Rows from a dataset
○ ○ ○

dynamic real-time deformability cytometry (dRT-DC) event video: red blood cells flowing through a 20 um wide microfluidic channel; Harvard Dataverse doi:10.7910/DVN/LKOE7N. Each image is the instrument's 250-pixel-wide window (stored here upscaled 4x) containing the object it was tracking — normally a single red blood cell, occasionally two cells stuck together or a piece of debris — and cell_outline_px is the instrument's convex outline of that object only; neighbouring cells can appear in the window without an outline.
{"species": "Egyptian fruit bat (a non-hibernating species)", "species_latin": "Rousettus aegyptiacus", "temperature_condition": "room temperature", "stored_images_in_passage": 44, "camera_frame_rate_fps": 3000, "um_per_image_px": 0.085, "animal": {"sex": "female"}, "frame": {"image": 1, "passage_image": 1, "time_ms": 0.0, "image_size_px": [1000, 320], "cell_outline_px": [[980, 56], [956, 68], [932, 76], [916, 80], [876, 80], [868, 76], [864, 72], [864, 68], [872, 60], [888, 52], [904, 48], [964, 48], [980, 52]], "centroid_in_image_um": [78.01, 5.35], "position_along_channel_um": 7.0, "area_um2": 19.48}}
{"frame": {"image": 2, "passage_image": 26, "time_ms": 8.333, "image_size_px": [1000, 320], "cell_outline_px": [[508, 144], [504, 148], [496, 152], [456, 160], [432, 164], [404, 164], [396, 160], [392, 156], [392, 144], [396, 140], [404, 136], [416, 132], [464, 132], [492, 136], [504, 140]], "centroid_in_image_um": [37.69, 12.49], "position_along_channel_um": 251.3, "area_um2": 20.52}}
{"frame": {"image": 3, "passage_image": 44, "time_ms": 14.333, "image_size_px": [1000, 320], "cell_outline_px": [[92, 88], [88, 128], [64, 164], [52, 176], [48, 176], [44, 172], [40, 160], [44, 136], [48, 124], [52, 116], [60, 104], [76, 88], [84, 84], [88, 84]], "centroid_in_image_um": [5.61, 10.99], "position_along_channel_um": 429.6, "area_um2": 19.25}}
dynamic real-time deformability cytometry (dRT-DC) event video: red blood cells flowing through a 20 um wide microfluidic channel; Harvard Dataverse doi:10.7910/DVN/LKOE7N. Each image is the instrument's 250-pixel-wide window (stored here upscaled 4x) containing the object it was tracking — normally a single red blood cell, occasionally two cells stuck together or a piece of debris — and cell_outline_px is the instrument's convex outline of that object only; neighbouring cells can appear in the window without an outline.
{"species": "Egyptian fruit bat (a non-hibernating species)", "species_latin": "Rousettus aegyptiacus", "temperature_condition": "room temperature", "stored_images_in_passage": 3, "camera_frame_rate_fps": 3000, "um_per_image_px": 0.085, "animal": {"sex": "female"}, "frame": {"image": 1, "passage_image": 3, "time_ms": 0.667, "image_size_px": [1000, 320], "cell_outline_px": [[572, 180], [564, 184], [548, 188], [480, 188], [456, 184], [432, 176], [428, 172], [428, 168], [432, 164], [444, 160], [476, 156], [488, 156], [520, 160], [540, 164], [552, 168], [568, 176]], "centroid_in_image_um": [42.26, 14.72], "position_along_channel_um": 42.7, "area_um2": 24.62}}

○ ○ ○

Copy each record from above without leaving any out.

dynamic real-time deformability cytometry (dRT-DC) event video: red blood cells flowing through a 20 um wide microfluidic channel; Harvard Dataverse doi:10.7910/DVN/LKOE7N. Each image is the instrument's 250-pixel-wide window (stored here upscaled 4x) containing the object it was tracking — normally a single red blood cell, occasionally two cells stuck together or a piece of debris — and cell_outline_px is the instrument's convex outline of that object only; neighbouring cells can appear in the window without an outline.
{"species": "Egyptian fruit bat (a non-hibernating species)", "species_latin": "Rousettus aegyptiacus", "temperature_condition": "room temperature", "stored_images_in_passage": 44, "camera_frame_rate_fps": 3000, "um_per_image_px": 0.085, "animal": {"sex": "female"}, "frame": {"image": 1, "passage_image": 1, "time_ms": 0.0, "image_size_px": [1000, 320], "cell_outline_px": [[980, 56], [956, 68], [932, 76], [916, 80], [876, 80], [868, 76], [864, 72], [864, 68], [872, 60], [888, 52], [904, 48], [964, 48], [980, 52]], "centroid_in_image_um": [78.01, 5.35], "position_along_channel_um": 7.0, "area_um2": 19.48}}
{"frame": {"image": 2, "passage_image": 26, "time_ms": 8.333, "image_size_px": [1000, 320], "cell_outline_px": [[508, 144], [504, 148], [496, 152], [456, 160], [432, 164], [404, 164], [396, 160], [392, 156], [392, 144], [396, 140], [404, 136], [416, 132], [464, 132], [492, 136], [504, 140]], "centroid_in_image_um": [37.69, 12.49], "position_along_channel_um": 251.3, "area_um2": 20.52}}
{"frame": {"image": 3, "passage_image": 44, "time_ms": 14.333, "image_size_px": [1000, 320], "cell_outline_px": [[92, 88], [88, 128], [64, 164], [52, 176], [48, 176], [44, 172], [40, 160], [44, 136], [48, 124], [52, 116], [60, 104], [76, 88], [84, 84], [88, 84]], "centroid_in_image_um": [5.61, 10.99], "position_along_channel_um": 429.6, "area_um2": 19.25}}
dynamic real-time deformability cytometry (dRT-DC) event video: red blood cells flowing through a 20 um wide microfluidic channel; Harvard Dataverse doi:10.7910/DVN/LKOE7N. Each image is the instrument's 250-pixel-wide window (stored here upscaled 4x) containing the object it was tracking — normally a single red blood cell, occasionally two cells stuck together or a piece of debris — and cell_outline_px is the instrument's convex outline of that object only; neighbouring cells can appear in the window without an outline.
{"species": "Egyptian fruit bat (a non-hibernating species)", "species_latin": "Rousettus aegyptiacus", "temperature_condition": "room temperature", "stored_images_in_passage": 3, "camera_frame_rate_fps": 3000, "um_per_image_px": 0.085, "animal": {"sex": "female"}, "frame": {"image": 1, "passage_image": 3, "time_ms": 0.667, "image_size_px": [1000, 320], "cell_outline_px": [[572, 180], [564, 184], [548, 188], [480, 188], [456, 184], [432, 176], [428, 172], [428, 168], [432, 164], [444, 160], [476, 156], [488, 156], [520, 160], [540, 164], [552, 168], [568, 176]], "centroid_in_image_um": [42.26, 14.72], "position_along_channel_um": 42.7, "area_um2": 24.62}}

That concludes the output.